In our Totem review, we discussed how prolific puzzle games are on the Xbox 360’s Community Games channel, but if there’s one thing even more popular among budding indie developers, it’s the shoot ’em up. It’s easy to throw an endless swarm of enemies at a path of bullets, but just like with puzzlers, only the outstanding will have a chance.
Ladybird Galaxy shares many things in common with a shoot ’em up, except for one issue — there isn’t really much shooting at all. Despite the same perspective, layout and look, something far more passive is at play, something akin to Pac-Man in a Geometry Wars universe. That sounds strange.
Read on for the official review of Ladybird Galaxy.
Ladybird Galaxy (Xbox 360 Community Games)
Developed by Kobingo
Released on December 22, 2008
Read more about our Community Games Review Challenge
It would probably be more fitting to label Ladybird Galaxy a collect ’em up. The aim of the game is to steer your little rocket around the screen, picking up gems and converting them into points.
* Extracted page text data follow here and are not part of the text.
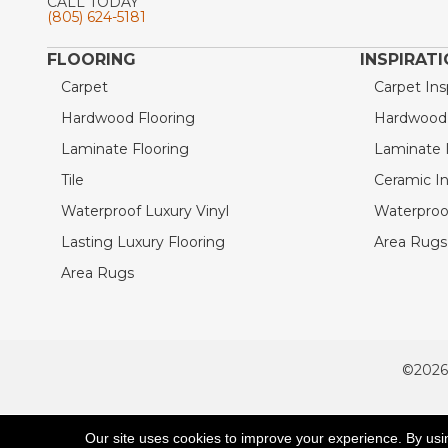
CALL TODAY
(805) 624-5181
FLOORING
INSPIRAT
Carpet
Carpet Ins
Hardwood Flooring
Hardwood I
Laminate Flooring
Laminate I
Tile
Ceramic In
Waterproof Luxury Vinyl
Waterproof
Lasting Luxury Flooring
Area Rugs 
Area Rugs
©2026
ACCESSIBILITY
Our site uses cookies to improve your experience. By usi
The ship continues moving perpetually, allowing you only the opportunity to steer it, and you will have to avoid a slowly increasing number of evil ladybirds that wish to do you harm.
As well as gems, a number of stars also appear on screen. These stars will temporarily speed up your rather slow rocket upon contact, and also add a bonus multiplier to any gems collected during that timeframe. In addition, fast moving shooting stars periodically whiz across the screens, and if you’re lucky enough to grab it, you will be able to kill any ladybirds you touch, as well as shoot at them for a limited period of time.
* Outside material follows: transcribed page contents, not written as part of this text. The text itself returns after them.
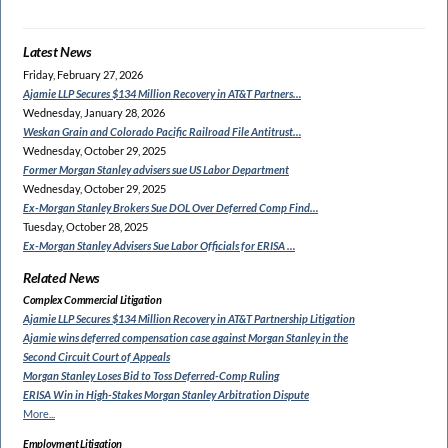
Latest News
Friday, February 27, 2026
Ajamie LLP Secures $134
Million Recovery in AT&T Partners…
Wednesday, January 28, 2026
Weskan Grain and Colorado
Pacific Railroad File Antitrust…
Wednesday, October 29, 2025
Former Morgan Stanley
advisers sue US Labor Department
Wednesday, October 29, 2025
Ex-Morgan Stanley Brokers Sue
DOL Over Deferred Comp Find…
Tuesday, October 28, 2025
Ex-Morgan Stanley Advisers
Sue Labor Officials for ERISA …
Related News
Complex Commercial Litigation
Ajamie LLP Secures $134 Million
Recovery in AT&T Partnership Litigation
Ajamie wins deferred compensation
case against Morgan Stanley in the
Second Circuit Court of Appeals
Morgan Stanley Loses Bid to
Toss Deferred-Comp Ruling
ERISA Win in High-Stakes
Morgan Stanley Arbitration Dispute
More...
Employment Litigation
The only other thing to watch out for is a line that moves across the screen at regular intervals, which will kill you upon contact. The only way to avoid this is to travel to the opposite end of the screen and passing through on the other side (a’la Pac-Man). The game can be played in single-player mode, or with simple multiplayer.
That’s pretty much it. Ladybird Galaxy is not a complex game, nor is it especially deep. Unfortunately, the game’s simplicity is not to its favor, mostly thanks to a few niggling issues that stop Ladybird from being the kind of laid back fun that its aesthetic would have you believe it is.
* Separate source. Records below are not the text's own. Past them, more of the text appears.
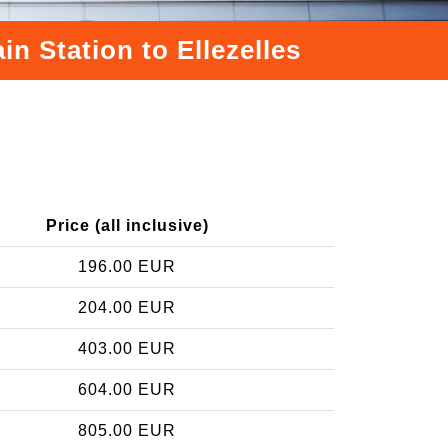
n Station to Ellezelles
Price (all inclusive)
196.00 EUR
204.00 EUR
403.00 EUR
604.00 EUR
805.00 EUR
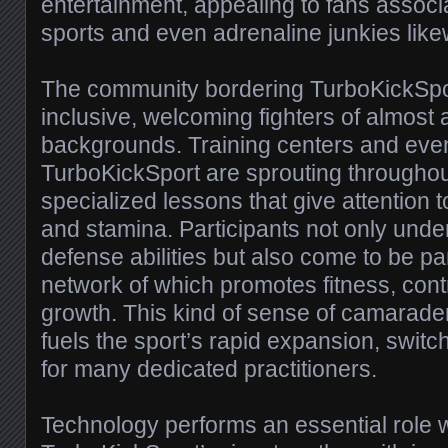
entertainment, appealing to fans assoc
sports and even adrenaline junkies like
The community bordering TurboKickSpor
inclusive, welcoming fighters of almost 
backgrounds. Training centers and ev
TurboKickSport are sprouting throughout
specialized lessons that give attention t
and stamina. Participants not only unde
defense abilities but also come to be pa
network of which promotes fitness, cont
growth. This kind of sense of camarade
fuels the sport’s rapid expansion, switchin
for many dedicated practitioners.
Technology performs an essential role w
First of all, steering the rocket is abysmal, with a large turning arc that makes it nearly impossible to guide when sped up. While I can see this being implemented to add challenge, it only really adds frustration. On the subject of frustration, the killer line that glides along the screen is a real pain in the arse. You do get a warning of its approach, but not knowing from what side it will appear is aggravating when you have a rocket that can’t turn around properly.
Despite the annoyances, Ladybird Galaxy is by no means a bad game, it’s just one that hasn’t done enough to make up for its lack of depth. Simplicity should be accompanied by elegance, and this is something that Ladybird does not possess.
The game is certainly fun enough while it lasts, and the presentation is very charming, with a homemade feel that doesn’t automatically scream “amateur.” The look and the sound is very charming indeed, and it’s always fun to torture ladybirds, evil or not.
Sadly however, the term “fun while it lasts” is a very important one, because it likely won’t last the average player very long. It lacks that addictive, “one more go” quality of our previous highlighted games have possessed. As likeable as Ladybird Galaxy can be, it probably won’t hold your interest for more than a day.
Perhaps with some more gameplay variety, a bit more action, and less frustrating control, Ladybird Galaxy could have more replay value and be easier to recommend. As it stands, Galaxy is simply an okay game that hopefully will be improved upon and done far better in the future.
Score: 6.0 — Alright (6s may be slightly above average or simply inoffensive. Fans of the genre should enjoy them a bit, but a fair few will be left unfulfilled.)